Birdsbesafe collar covers are due to be tested in New Zealand in a joint project run by Wellington’s Victoria University and Wellington City Council. WCC is also proposing new laws that would require owners to microchip their cats and to keep them indoors between 7pm and 7am. Households would also be limited to no more than three cats. Domestic and feral cats have been killing wildlife in the city, threatening conservation efforts at a city centre eco sanctuary, home to many native species.
Cats can be persuaded to stay home
Cats can easily be trained to spend the night indoors. Cat behavior specialist Lynne O’Malley says it only takes a few weeks if owners are persistent. Offering cats a regular treat to stay indoors in the evenings, playing games to release energy, and providing a safe sleeping spot will help.
In New Zealand’s Southland area, Wildlife Protection Zones are being considered. Pest management includes new rules for cat curfew, microchipping and also desexing, which prevents unplanned litters and reduces a cat’s desire to roam. Most likely the result of domestic cat dumping, feral cat colonies present a significant problem there, as well as in the US, and Australia where a cull is planned.

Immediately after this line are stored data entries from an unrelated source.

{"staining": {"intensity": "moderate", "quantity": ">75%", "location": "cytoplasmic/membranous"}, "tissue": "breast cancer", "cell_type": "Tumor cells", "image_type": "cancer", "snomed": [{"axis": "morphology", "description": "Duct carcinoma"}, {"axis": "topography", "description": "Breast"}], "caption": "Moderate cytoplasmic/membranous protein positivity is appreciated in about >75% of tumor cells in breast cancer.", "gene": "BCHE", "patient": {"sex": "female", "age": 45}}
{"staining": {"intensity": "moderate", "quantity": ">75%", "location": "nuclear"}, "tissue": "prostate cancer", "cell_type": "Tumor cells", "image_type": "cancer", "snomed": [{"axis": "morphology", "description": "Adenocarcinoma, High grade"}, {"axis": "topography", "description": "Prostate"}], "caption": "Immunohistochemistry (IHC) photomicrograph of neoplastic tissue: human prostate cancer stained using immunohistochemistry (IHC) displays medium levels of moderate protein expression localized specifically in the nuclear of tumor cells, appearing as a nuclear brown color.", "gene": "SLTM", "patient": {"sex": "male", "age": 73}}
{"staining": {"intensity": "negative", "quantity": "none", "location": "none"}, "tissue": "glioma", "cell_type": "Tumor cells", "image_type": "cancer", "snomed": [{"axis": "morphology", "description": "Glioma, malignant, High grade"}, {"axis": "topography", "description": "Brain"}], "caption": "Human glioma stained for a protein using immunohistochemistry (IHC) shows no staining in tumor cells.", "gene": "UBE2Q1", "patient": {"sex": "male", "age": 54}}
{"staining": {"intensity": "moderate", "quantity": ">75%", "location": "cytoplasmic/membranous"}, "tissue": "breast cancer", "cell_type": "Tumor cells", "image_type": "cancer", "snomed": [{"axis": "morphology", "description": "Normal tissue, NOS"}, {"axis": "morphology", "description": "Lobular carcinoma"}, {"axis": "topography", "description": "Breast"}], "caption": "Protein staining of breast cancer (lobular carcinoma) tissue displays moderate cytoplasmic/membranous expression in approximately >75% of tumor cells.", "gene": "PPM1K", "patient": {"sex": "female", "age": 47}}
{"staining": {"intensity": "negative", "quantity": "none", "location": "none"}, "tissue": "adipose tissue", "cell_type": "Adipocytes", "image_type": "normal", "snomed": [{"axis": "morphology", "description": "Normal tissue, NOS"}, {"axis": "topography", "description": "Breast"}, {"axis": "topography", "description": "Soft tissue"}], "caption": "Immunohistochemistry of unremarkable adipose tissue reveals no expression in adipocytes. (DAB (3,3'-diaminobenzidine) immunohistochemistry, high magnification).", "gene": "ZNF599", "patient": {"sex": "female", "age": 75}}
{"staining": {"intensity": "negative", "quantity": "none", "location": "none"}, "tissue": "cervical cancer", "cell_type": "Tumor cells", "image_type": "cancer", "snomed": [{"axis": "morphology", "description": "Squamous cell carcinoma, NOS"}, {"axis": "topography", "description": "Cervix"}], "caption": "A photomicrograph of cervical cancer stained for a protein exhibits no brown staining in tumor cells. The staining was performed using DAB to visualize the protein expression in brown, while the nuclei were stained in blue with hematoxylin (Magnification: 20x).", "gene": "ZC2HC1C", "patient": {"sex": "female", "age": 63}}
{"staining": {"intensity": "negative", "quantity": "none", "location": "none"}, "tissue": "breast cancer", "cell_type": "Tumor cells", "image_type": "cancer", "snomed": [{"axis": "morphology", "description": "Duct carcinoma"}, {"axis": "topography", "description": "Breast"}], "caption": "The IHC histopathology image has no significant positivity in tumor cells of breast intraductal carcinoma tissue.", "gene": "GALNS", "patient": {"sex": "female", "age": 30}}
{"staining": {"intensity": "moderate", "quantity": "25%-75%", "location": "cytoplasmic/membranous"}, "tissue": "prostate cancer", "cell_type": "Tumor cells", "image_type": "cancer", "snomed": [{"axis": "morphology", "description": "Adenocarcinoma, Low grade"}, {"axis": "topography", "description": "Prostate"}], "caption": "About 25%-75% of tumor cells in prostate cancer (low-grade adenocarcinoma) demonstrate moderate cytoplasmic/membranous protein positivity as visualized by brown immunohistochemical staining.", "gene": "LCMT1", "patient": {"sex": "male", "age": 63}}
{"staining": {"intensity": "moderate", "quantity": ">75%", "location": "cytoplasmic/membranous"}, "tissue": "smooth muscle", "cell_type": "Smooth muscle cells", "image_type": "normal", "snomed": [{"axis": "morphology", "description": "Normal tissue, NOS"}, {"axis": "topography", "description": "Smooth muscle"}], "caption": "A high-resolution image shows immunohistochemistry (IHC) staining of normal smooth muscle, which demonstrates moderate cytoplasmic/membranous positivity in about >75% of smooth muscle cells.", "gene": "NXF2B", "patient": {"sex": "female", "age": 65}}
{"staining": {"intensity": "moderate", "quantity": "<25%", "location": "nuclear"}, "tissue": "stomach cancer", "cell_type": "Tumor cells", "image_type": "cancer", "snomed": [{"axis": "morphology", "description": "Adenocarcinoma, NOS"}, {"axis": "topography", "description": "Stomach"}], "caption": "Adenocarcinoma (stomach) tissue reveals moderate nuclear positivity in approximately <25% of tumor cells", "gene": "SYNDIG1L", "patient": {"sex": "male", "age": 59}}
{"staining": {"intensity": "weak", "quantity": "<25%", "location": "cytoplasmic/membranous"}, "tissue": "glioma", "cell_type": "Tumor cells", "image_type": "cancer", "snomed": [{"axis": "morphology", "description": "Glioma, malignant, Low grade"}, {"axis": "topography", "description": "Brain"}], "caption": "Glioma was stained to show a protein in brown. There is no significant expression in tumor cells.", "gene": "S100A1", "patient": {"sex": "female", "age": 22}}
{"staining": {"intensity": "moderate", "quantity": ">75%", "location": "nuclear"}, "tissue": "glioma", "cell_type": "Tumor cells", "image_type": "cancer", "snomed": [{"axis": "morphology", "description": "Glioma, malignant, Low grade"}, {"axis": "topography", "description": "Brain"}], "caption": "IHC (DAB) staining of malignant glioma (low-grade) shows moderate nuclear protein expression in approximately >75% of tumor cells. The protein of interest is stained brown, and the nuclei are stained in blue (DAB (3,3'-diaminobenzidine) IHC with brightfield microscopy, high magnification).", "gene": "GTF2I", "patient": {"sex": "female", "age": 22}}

Australia takes bold action
In Australia, territory governments already implement cat regulations and the public are more aware of their responsibility as cat owners. In Western Australia, for example, cats must be desexed, microchipped, and registered with the local council. Cats found roaming on private property or in a public place are picked up and either re-united with their owner or taken to an animal welfare centre. Microchipping and desexing rates are relatively high in Australia, with 91 percent of cats desexed, and 64 percent of cats microchipped.
If apathy towards wildlife from the majority of cat owners continues, we could see fewer and fewer birds and small mammals in countries where cat numbers are increasing without ownership regulations. But if we give the same care and consideration to wildlife as we do to our pets, we can be wildlife conservationists as well as responsible pet owners.